#### WHAT NEEDS TO BE DONE
Return all of the data exactly, omitting any images.

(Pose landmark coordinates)
%%
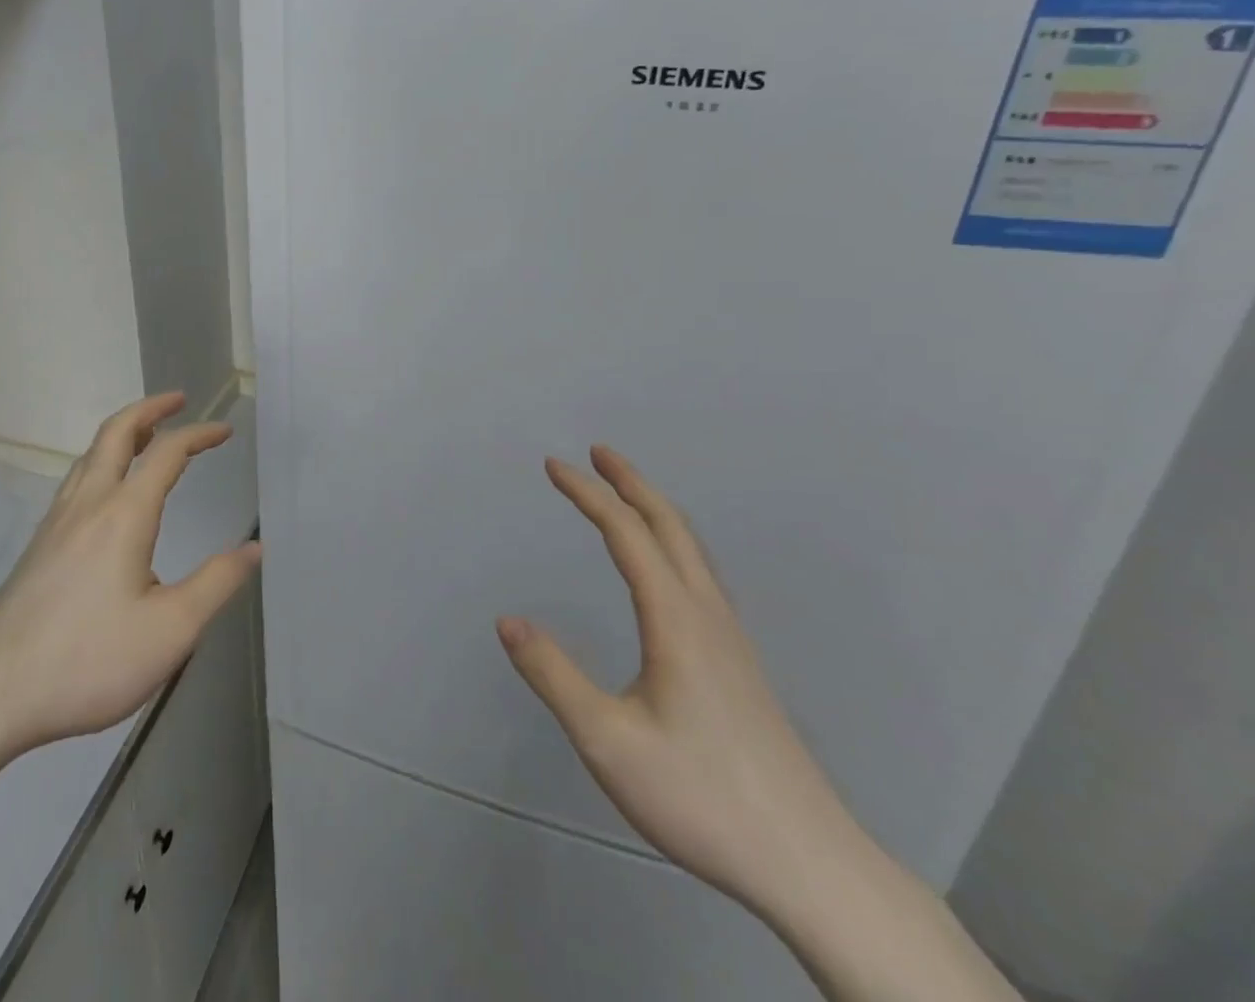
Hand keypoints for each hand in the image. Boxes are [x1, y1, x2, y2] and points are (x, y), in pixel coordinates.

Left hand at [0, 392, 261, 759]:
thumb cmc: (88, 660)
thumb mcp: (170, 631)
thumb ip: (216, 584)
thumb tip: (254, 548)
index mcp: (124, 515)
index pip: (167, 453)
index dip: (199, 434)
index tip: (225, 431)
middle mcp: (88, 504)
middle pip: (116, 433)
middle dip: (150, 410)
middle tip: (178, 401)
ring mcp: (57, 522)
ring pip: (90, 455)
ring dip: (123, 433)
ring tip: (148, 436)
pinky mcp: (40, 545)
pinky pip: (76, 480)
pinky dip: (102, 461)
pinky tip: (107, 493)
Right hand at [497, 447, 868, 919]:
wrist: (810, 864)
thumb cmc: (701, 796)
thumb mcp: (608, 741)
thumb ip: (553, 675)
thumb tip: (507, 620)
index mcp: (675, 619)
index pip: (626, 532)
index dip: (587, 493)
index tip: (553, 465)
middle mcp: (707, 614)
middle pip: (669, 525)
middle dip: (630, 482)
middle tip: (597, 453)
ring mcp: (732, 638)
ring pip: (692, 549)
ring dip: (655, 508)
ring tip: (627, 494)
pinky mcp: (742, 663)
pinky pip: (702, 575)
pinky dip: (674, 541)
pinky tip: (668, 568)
%%
#### SOLUTION FOR THIS PROBLEM
Hand keypoints for each hand in the image. Boxes are [x1, y1, x2, y2] and points are (x, y), in pixel coordinates.

Left hand at [0, 392, 261, 759]:
thumb cmc: (88, 660)
thumb mcp: (170, 631)
thumb ip: (216, 584)
thumb tip: (254, 548)
index mcp: (124, 515)
index pip: (167, 453)
index dip: (199, 434)
index tip: (225, 431)
middle mcp: (88, 504)
middle pip: (116, 433)
middle dip: (150, 410)
middle tip: (178, 401)
ring mcp: (57, 522)
ring pip: (90, 455)
ring dip: (123, 433)
ring tip: (148, 436)
pinky mcp: (40, 545)
pinky pip: (76, 480)
pinky dip: (102, 461)
pinky tip: (107, 493)
Right hand at [497, 447, 868, 919]:
wrist: (810, 864)
thumb cmc: (701, 796)
thumb mcp: (608, 741)
thumb ip: (553, 675)
thumb tip: (507, 620)
index mcp: (675, 619)
index pip: (626, 532)
index dip: (587, 493)
index tip: (553, 465)
middle mcp: (707, 614)
middle pip: (669, 525)
middle dip: (630, 482)
middle tip: (597, 453)
ring mcp: (732, 638)
ring pip: (692, 549)
ring dip: (655, 508)
ring tip: (627, 494)
pinky mcp: (742, 663)
pinky pip: (702, 575)
pinky dip: (674, 541)
pinky tip: (668, 568)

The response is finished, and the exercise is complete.